A couple of parents visiting the library agree that libraries should be a safe place for kids to explore and learn. However, they did not agree on the type of materials that should be available to their kids.

“What do you deem explicit? I mean, that’s a huge range of things,” said Danielle Enriquez-Fowler, a parent of two. “Some people may say, ‘Oh, that’s explicit,’ and put that in the explicit section. And others may go, ’Really? Is that explicit? Not necessarily.’”

“I was just at the library not too long ago and we walked past and they’re literally just propped up,” said Ebony Ashiofu, another parent. “Visible, all out in the open like, ‘Come read me.’ And my son, unfortunately, read the title and I had to have that talk with him. And it shouldn’t be a place I should have do that, in the library.”

KCTV5 reached out to Ashcroft’s office and did not hear back. In a previous written statement Ashcroft said: “When state dollars are involved, we want to bring back local control and parental involvement in determining what children are exposed to… Yes, we want to make sure libraries have the resources and materials they need for their constituents, but we also want our children to be ‘children’ a little longer than a pervasive culture many often dictate.”

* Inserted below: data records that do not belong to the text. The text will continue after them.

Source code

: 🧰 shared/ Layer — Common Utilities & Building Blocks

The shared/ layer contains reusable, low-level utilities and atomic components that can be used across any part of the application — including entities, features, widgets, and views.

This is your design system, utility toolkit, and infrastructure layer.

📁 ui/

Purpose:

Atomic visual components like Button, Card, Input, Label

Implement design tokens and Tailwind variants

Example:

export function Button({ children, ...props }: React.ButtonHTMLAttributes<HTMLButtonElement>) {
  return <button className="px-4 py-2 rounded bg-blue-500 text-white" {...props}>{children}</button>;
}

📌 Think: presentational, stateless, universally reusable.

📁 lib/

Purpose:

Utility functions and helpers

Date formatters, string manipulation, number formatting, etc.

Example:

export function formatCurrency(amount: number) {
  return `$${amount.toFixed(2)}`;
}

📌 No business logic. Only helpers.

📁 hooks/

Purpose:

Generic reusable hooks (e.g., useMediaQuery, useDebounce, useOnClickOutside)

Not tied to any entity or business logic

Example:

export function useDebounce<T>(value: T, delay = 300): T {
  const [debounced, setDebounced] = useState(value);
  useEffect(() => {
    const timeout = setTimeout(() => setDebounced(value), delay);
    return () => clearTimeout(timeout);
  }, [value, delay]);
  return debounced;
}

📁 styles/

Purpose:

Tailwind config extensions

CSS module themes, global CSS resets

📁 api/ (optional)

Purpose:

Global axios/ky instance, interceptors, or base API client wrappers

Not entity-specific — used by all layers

Libraries are now required to honor a parent’s decision as to what material their child has access to in the library. Parents could also challenge a library’s age-appropriate designation for any material.

“Library Bill of Rights does include a guarantee of access to library service regardless of age,” said Faris. “There aren’t many places that children and teenagers have that right, but they should have that right at the public library.”